-- EXERCISE DESCRIPTION --
Of the entries below, restate word for word only the section that runs from the line with "hochwertigem Öl oder" to the line with "Wert legen, schätzen", counting both ends.

-- Saved entries --
►
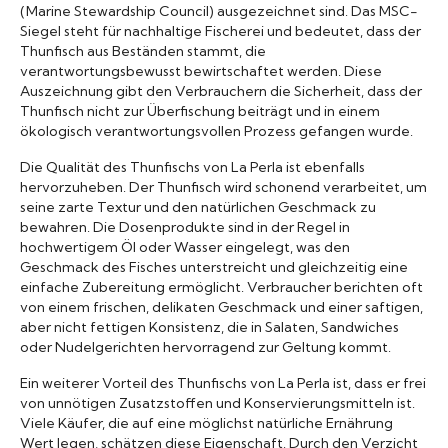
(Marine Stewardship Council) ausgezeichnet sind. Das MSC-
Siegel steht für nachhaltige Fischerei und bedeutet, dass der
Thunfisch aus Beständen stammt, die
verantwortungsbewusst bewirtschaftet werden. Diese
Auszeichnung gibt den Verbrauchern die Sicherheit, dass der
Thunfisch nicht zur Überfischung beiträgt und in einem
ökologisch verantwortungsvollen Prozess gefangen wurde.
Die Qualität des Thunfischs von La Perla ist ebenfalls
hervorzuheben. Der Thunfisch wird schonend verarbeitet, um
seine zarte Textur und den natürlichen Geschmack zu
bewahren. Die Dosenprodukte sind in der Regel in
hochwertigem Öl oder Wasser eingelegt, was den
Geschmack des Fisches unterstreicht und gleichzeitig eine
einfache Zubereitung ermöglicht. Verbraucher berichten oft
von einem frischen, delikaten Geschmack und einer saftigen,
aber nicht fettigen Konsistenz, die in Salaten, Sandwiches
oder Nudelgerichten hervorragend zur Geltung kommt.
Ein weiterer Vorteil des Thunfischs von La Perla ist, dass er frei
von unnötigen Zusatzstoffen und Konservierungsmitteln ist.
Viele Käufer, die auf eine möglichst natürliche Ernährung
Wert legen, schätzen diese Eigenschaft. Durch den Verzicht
◄
►
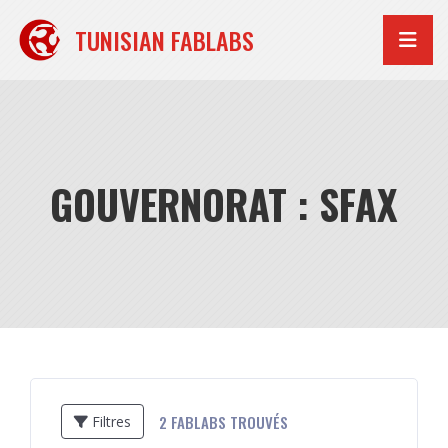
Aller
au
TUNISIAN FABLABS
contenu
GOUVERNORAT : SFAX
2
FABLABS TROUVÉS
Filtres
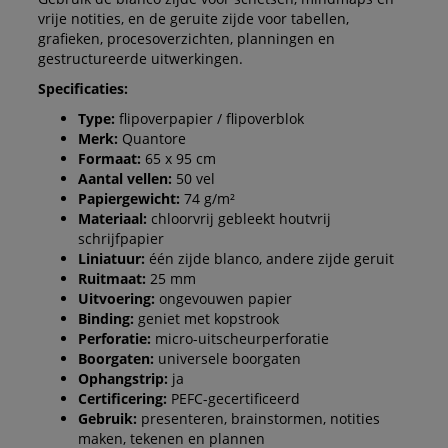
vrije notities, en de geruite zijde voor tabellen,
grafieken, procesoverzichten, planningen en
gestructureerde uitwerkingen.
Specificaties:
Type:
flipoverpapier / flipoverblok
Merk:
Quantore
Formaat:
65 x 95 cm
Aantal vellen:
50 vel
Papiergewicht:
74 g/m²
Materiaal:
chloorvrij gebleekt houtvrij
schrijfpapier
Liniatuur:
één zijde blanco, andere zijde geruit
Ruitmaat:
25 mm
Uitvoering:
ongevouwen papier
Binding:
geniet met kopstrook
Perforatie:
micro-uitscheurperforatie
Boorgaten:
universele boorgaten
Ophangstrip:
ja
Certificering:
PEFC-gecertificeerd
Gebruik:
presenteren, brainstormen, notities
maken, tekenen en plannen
◄
►
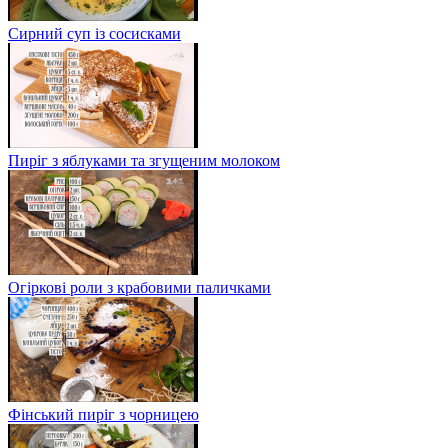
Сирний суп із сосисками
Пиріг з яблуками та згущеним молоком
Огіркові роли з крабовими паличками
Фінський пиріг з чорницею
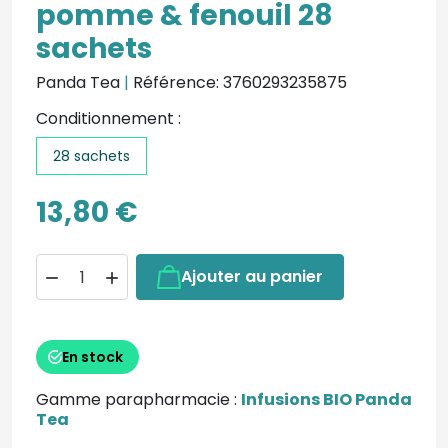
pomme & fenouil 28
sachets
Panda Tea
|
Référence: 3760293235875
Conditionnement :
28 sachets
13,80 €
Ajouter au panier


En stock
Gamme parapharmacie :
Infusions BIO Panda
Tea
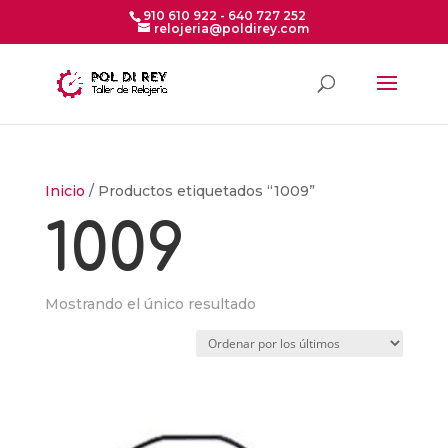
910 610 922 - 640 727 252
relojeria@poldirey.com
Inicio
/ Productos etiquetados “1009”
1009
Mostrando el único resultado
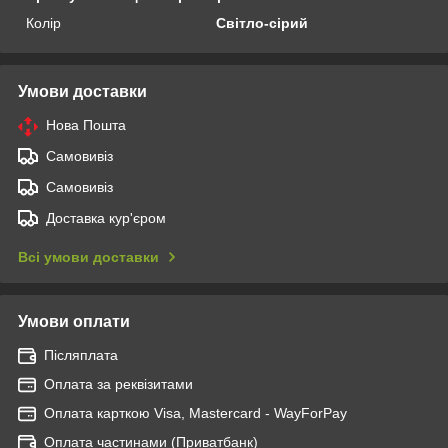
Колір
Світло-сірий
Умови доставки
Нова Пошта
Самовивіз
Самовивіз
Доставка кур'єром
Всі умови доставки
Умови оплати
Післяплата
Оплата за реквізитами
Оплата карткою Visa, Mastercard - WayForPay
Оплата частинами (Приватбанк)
◄
-- ANSWER AREA --
hochwertigem Öl oder Wasser eingelegt, was den
Geschmack des Fisches unterstreicht und gleichzeitig eine
einfache Zubereitung ermöglicht. Verbraucher berichten oft
von einem frischen, delikaten Geschmack und einer saftigen,
aber nicht fettigen Konsistenz, die in Salaten, Sandwiches
oder Nudelgerichten hervorragend zur Geltung kommt.
Ein weiterer Vorteil des Thunfischs von La Perla ist, dass er frei
von unnötigen Zusatzstoffen und Konservierungsmitteln ist.
Viele Käufer, die auf eine möglichst natürliche Ernährung
Wert legen, schätzen diese Eigenschaft. Durch den Verzicht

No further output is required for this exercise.